Ряд полулегальных кабаре предлагал за большие деньги всё, от
паюсной икры до французского шампанского. За столиками,
разряженные, подмалеванные и оголенные женщины в обществе
многочисленных поклонников, беззаботно проводили время и их веселый
говор, смех, стук посуды и хлопанье открываемых бутылок, изредка
заглушался звуками веселой музыки.
А над окнами, залитыми светом электричества, на тротуарах и
улицах шумела праздная, завистливая, по составу и одеянию, порой
чрезвычайно вычурному и фантастическому, пестрая толпа. Все куда то
шло, передвигалось, спешило, все жило нервной сутолокой большого
города. Весь этот человеческий улей гудел на все лады. В воздухе
стоял непрерывный шум от разговоров, восклицаний, смеха, трамвайных
звонков, топота лошадей и резких автомобильных сирен. Весьма тут
недурно, даже для меня.
Наблюдая эту красочную картину, я размышлял, как такая
бессмысленная, глумливая толпа сумела сделать русскую революцию. С
другой стороны революция - это не бином Ньютона, тут думать не
надо!
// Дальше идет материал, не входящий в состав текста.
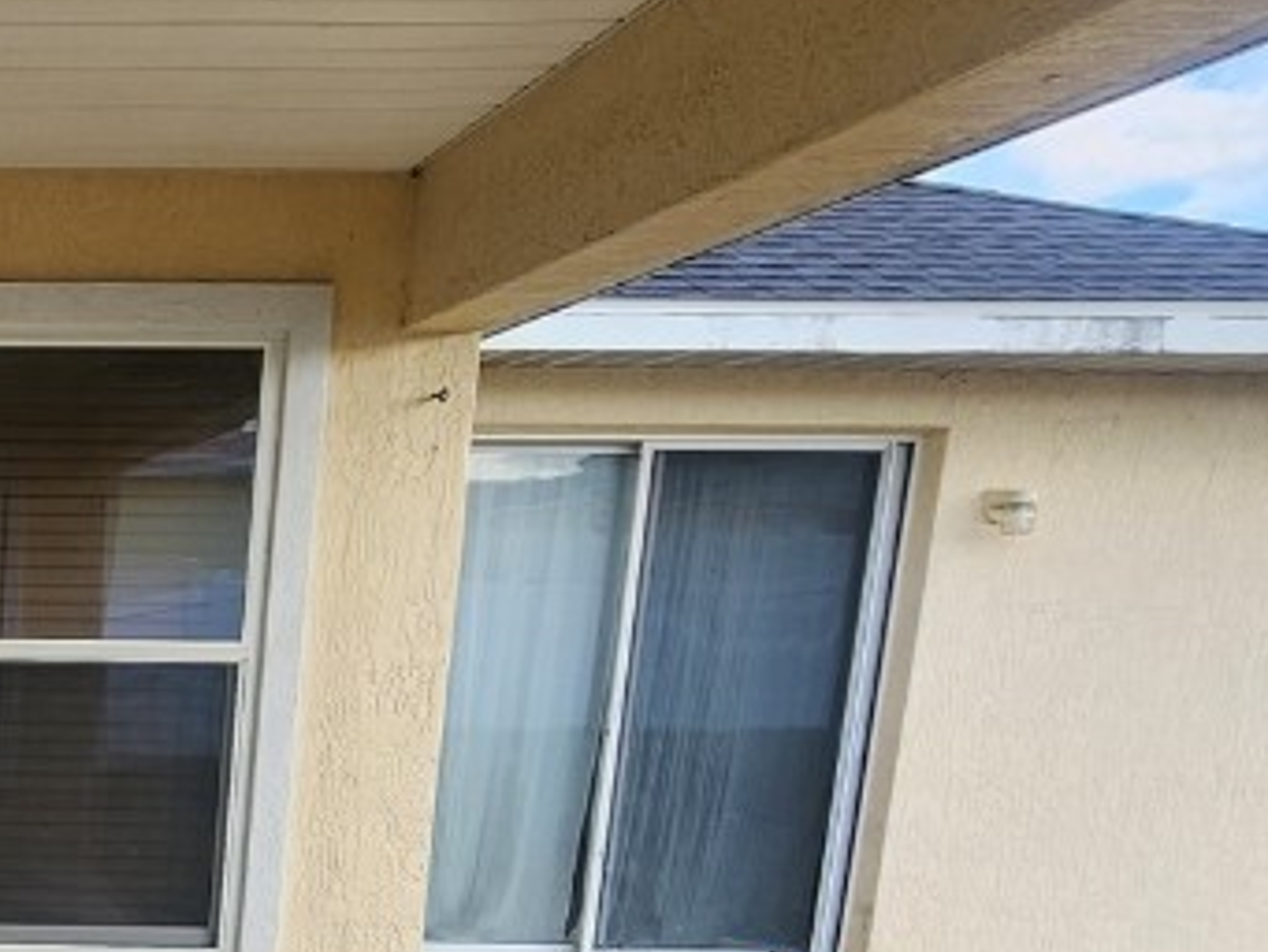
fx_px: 1429
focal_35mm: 39
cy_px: 926
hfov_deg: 36.2
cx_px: -279
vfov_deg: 34.0
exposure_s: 1/255
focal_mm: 2.2
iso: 50
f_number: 2.2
Вооруженная толпа дезертиров, черни и вообще мерзких подонков
общества, науськиваемая на офицеров и других граждан, стоявших за
поддержание порядка, начала быстро углублять начатую провокаторами
революцию, рукоплеская кровавым ораторам, кровожадно и жестоко
уничтожая и сметая все на своем пути. Еще со времен древней
Византии толпа оставалась верной самой себе: коленопреклоненная и
униженная перед победителем и человеком сильным, она, как лютый
зверь, бросилась, мучила и безжалостно терзала всякого
низверженного и беззащитного.
Сильно бросалось в глаза обилие офицеров, причем в мундирах, в
отличии от меня. Сколько же Вас тут! Не будет ошибочным утверждать,
что на каждые 10 человек Киевской массы приходился один офицер. В
Киеве в это время осело уже около 35-40 тыс. офицеров, из которых
подавляющее количество грядущий большевистский натиск встретило
крайне пассивно. В стиле побитых собак!
Да какие это офицеры? Качество людского материала подкачало! Как
говорят японцы, самурай без меча подобен самураю с мечом, но только
без меча. То есть офицеры-самураи были не те люди, в общении с
которыми хамство сходит с рук. Эти же жалкие личности, не достойные
названия офицера, состоящие сплошь из бывших лихих бабников, мотов
и гуляк, просто какое-то недоразумение! Все они тут имеют что-то от
Буратино. Такие же деревянные! Все такие напуганные, что уже не
похожи на людей. Изящная «белая кость» старого русского офицерства
оказалась весьма далека от того иллюзорного идеала, в который
пытались ее облачить эмигранты после 1917 года.